Her achievements are almost too long to list. Besides her popularity with jazz audiences all over the world, she is also recognised as one of Britain's leading actresses (rave reviews for "A Midsummer Night's Dream,'' "Hedda Gabler'') and the star of such musicals as "A Little Night Music'' and "The Merry Widow,'' and a Tony nomination for the Broadway hit, "The Mystery of Edwin Drood.'' She played "God'' in the BBC Proms' version of Benjamin Britten's "Noyes Fludde,'' and has been seen frequently on American TV, notably in "An Evening at the Boston Pops with Cleo Laine'' and "Cleo Laine: Live at Wolftrap.'' Her album, "Shakespeare and All That Jazz'' received a five-star rating in Down Beat magazine and her 1990 Woman to Woman was awarded "five stars out of a possible four'' by America's Jazz Times.

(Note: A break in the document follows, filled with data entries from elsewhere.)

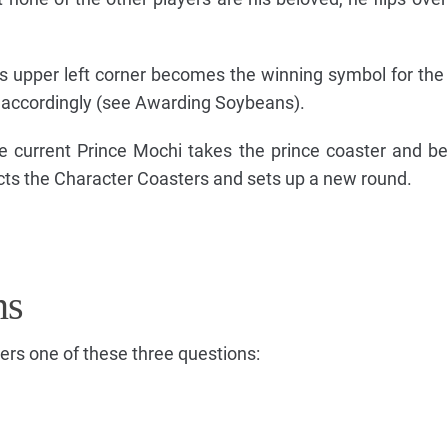
's upper left corner becomes the winning symbol for the
 accordingly (see Awarding Soybeans).
the current Prince Mochi takes the prince coaster and 
cts the Character Coasters and sets up a new round.
ns
ers one of these three questions:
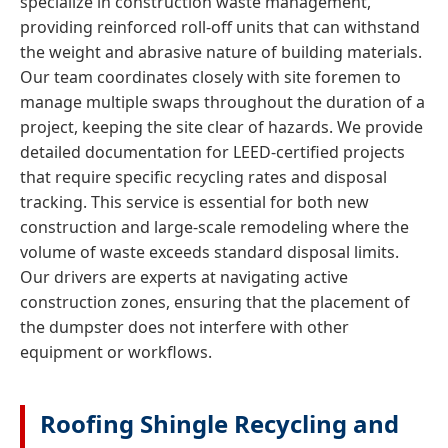
specialize in construction waste management,
providing reinforced roll-off units that can withstand
the weight and abrasive nature of building materials.
Our team coordinates closely with site foremen to
manage multiple swaps throughout the duration of a
project, keeping the site clear of hazards. We provide
detailed documentation for LEED-certified projects
that require specific recycling rates and disposal
tracking. This service is essential for both new
construction and large-scale remodeling where the
volume of waste exceeds standard disposal limits.
Our drivers are experts at navigating active
construction zones, ensuring that the placement of
the dumpster does not interfere with other
equipment or workflows.
Roofing Shingle Recycling and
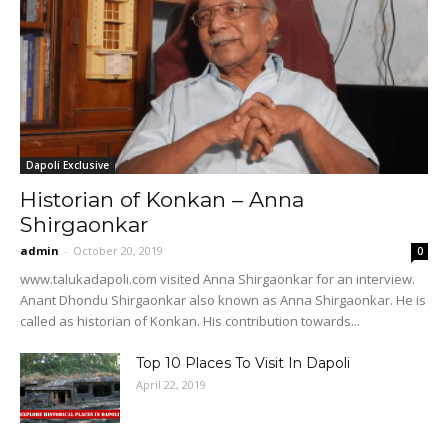
Dapoli Exclusive
Historian of Konkan – Anna
Shirgaonkar
admin
-
October 20, 2019
0
www.talukadapoli.com visited Anna Shirgaonkar for an interview.
Anant Dhondu Shirgaonkar also known as Anna Shirgaonkar. He is
called as historian of Konkan. His contribution towards...
Top 10 Places To Visit In Dapoli
April 22, 2019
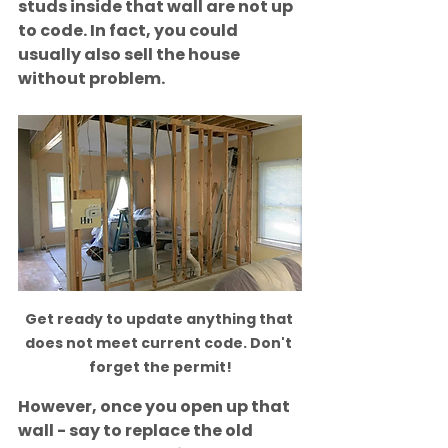
studs inside that wall are not up 
to code. In fact, you could 
usually also sell the house 
without problem. 
Get ready to update anything that 
does not meet current code. Don't 
forget the permit!
However, once you open up that 
wall - say to replace the old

Long considered one of Britain's best jazz musicians, Dankworth trained at the Royal Academy of Music, but the lure of the clarinet, and then the alto saxophone, beckoned, and led to his playing with such greats as Charlie Parker and Sidney Bechet. With the Dankworth Seven band he earned world-wide acclaim and was a huge success at the Newport Jazz Festival of 1959.

The list of musicians he has played with reads like a jazz roll of honour, includes Duke Ellington, Nat "King'' Cole, Louis Armstrong, Sarah Vaughan, Gerry Mulligan, Lionel Hampton, Ella Fitzgerald, Dizzie Gillespie, George Shearing, Herbie Hancock, Oscar Peterson -- and is almost endless.

He, too, has found comparable fame in the musical theatre and classical music world, composing scores for such films as "Saturday Night and Sunday Morning,'' "Darling,'' and "The servant,'' and commissions from such famed institutions as the London Philharmonc Society, the Royal National Theatre and The Royal Shakespeare Company. He founded the London Symphony Orchestra's "pops'' programme.

Tickets are $40 and pre-booking for BMDS members opens at Daylesford On Saturday, February 4 (12 noon-2 p.m.), and February 6 and 7 from 5.30-7.30 p.m. Booking for the general public opens at Daylesford on Saturday, February 11. Early booking is strongly advised.

BIG SHOW -- Cleo Laine and John Dankworth, in March.